Gibst du den Abschnitt vom Beginn der Daten bis einschließlich der Zeile mit „بشكل مجاني، مع“ erneut wieder und ersetzt darin „البرامج“ durch „التطبيقات“, ohne sonst etwas zu ändern?

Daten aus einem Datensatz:
______

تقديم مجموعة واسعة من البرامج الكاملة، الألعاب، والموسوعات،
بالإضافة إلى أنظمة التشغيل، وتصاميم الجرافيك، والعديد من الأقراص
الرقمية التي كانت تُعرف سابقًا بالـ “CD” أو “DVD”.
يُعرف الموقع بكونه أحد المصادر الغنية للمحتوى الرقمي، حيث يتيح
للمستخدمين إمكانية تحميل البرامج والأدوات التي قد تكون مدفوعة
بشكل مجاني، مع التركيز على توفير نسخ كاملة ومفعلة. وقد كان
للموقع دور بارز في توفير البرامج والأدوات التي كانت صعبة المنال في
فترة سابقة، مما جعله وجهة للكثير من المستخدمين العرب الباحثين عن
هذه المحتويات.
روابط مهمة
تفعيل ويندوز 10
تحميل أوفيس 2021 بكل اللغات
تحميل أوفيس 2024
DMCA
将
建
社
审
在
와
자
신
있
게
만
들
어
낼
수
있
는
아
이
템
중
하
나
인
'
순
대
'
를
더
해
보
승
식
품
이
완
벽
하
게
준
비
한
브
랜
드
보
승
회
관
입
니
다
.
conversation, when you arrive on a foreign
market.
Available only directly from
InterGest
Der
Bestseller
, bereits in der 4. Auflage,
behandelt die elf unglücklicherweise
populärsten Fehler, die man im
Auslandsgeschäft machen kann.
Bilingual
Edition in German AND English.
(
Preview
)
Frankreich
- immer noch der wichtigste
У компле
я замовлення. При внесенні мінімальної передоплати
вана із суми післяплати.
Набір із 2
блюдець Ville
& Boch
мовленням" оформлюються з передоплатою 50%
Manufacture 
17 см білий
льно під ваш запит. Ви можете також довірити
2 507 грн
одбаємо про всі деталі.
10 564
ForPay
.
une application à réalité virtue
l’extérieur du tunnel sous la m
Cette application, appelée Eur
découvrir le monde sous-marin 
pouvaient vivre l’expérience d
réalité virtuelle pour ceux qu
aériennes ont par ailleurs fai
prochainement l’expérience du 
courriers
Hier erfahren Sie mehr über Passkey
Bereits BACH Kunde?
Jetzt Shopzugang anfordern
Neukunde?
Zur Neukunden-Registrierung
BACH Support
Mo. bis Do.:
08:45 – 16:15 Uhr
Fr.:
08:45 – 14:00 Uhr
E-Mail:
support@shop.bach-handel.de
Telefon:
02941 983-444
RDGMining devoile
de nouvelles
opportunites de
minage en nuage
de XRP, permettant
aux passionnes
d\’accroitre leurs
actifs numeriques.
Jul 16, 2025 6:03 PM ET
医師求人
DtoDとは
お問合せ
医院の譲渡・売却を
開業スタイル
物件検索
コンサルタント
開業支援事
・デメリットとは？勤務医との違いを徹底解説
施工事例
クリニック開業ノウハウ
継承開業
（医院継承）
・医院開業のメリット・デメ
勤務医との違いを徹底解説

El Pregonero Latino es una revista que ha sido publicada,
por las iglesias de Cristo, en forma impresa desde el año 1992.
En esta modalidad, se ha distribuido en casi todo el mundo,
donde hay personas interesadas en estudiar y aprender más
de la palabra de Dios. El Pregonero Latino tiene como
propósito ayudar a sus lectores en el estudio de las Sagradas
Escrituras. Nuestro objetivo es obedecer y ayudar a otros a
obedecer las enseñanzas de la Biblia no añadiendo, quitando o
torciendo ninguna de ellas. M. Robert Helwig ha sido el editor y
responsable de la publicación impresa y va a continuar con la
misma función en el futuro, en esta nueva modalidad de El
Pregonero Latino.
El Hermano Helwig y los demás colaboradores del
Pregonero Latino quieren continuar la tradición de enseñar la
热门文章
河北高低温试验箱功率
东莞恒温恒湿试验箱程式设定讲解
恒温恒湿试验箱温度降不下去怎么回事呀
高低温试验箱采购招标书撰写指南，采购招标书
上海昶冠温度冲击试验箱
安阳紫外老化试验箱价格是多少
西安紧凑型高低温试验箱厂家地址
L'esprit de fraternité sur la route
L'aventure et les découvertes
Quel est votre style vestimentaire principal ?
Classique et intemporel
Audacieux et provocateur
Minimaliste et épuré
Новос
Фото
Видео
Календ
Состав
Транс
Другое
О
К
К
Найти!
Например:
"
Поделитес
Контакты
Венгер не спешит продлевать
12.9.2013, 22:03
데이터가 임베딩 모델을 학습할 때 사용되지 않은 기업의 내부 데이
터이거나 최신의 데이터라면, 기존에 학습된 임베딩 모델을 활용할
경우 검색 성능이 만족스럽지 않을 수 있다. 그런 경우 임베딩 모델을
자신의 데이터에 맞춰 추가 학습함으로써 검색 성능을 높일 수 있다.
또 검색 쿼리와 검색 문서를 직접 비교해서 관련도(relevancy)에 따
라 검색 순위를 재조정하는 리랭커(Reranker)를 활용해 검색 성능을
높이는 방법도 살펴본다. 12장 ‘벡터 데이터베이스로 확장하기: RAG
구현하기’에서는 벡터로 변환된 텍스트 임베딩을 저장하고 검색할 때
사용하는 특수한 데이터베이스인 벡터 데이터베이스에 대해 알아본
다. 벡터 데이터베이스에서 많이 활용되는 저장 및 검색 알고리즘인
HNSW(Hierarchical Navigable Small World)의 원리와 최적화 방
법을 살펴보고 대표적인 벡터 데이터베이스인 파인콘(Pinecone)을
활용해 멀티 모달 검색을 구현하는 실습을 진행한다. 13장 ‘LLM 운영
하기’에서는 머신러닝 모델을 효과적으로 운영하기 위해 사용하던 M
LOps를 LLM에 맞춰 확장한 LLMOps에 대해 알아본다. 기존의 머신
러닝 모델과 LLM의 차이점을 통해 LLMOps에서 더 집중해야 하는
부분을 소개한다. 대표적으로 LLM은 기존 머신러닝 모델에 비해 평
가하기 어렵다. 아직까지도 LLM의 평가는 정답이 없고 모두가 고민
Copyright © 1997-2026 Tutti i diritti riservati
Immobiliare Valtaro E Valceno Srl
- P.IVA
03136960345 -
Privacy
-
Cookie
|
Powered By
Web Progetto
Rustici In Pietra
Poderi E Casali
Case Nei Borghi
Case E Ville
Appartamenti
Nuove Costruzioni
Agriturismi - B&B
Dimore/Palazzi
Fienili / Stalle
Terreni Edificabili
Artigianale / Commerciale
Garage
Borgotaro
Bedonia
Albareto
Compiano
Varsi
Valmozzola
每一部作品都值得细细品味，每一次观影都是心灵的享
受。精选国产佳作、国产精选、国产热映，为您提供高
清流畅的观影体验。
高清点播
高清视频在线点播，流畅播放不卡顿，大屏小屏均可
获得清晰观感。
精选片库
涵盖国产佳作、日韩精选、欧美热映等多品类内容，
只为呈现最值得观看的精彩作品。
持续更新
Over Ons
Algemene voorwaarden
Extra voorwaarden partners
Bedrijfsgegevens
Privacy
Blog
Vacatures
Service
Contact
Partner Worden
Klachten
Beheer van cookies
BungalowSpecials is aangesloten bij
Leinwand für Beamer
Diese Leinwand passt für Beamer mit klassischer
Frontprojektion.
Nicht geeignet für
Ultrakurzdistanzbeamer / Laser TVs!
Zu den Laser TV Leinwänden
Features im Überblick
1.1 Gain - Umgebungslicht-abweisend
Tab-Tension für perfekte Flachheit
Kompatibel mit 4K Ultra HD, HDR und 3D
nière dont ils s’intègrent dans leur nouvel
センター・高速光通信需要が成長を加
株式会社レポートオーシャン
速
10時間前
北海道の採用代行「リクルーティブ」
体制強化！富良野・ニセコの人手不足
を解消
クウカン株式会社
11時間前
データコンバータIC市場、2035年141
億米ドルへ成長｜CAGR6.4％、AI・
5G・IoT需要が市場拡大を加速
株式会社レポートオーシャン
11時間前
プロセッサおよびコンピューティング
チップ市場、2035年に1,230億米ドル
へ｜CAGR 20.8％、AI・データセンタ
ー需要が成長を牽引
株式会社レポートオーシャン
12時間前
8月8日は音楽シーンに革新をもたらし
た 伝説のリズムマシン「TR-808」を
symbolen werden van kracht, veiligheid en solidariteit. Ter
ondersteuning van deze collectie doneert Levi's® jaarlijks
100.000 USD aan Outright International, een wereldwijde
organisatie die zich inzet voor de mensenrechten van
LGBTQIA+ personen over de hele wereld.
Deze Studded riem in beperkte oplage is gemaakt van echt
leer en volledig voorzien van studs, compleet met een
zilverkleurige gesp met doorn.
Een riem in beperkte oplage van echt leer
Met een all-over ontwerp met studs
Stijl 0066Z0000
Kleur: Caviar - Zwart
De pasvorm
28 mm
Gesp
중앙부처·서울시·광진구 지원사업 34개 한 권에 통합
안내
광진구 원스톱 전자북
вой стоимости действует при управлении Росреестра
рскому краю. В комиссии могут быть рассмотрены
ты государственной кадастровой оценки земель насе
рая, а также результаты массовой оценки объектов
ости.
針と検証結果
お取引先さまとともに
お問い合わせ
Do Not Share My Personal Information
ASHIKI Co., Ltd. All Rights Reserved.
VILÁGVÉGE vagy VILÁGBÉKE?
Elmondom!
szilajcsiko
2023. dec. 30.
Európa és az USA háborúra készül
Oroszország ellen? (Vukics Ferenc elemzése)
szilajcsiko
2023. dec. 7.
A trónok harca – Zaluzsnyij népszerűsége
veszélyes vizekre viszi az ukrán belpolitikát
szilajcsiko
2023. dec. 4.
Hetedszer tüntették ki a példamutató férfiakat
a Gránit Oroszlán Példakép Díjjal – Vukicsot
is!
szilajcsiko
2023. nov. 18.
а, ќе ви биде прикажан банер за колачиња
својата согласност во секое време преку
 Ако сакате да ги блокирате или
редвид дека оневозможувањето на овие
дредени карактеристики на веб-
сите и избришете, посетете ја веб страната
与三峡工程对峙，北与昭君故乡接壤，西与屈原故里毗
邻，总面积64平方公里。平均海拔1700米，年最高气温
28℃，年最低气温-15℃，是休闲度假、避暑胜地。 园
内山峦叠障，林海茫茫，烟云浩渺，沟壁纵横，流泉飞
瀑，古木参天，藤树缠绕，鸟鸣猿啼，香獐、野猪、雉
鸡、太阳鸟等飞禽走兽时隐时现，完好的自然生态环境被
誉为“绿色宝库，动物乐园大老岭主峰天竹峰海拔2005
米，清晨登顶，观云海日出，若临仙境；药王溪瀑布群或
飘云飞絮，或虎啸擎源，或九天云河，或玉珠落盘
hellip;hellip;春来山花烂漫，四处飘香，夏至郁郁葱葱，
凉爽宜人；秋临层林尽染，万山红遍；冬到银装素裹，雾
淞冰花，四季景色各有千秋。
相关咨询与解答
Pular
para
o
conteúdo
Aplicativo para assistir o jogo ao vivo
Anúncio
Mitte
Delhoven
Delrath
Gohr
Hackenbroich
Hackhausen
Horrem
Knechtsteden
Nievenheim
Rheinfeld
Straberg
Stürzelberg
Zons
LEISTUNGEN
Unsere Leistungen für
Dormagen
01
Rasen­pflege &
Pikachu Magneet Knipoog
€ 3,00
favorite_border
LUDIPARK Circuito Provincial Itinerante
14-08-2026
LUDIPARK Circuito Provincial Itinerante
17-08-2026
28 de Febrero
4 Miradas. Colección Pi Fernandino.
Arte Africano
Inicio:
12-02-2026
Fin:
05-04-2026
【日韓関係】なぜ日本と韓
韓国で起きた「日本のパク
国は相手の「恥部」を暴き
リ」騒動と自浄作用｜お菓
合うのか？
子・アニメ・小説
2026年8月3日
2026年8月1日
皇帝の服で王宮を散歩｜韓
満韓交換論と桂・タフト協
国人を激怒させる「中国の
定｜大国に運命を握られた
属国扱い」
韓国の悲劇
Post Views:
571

______

Antwort zur Übung:
تقديم مجموعة واسعة من التطبيقات الكاملة، الألعاب، والموسوعات،
بالإضافة إلى أنظمة التشغيل، وتصاميم الجرافيك، والعديد من الأقراص
الرقمية التي كانت تُعرف سابقًا بالـ “CD” أو “DVD”.
يُعرف الموقع بكونه أحد المصادر الغنية للمحتوى الرقمي، حيث يتيح
للمستخدمين إمكانية تحميل التطبيقات والأدوات التي قد تكون مدفوعة
بشكل مجاني، مع التركيز على توفير نسخ كاملة ومفعلة. وقد كان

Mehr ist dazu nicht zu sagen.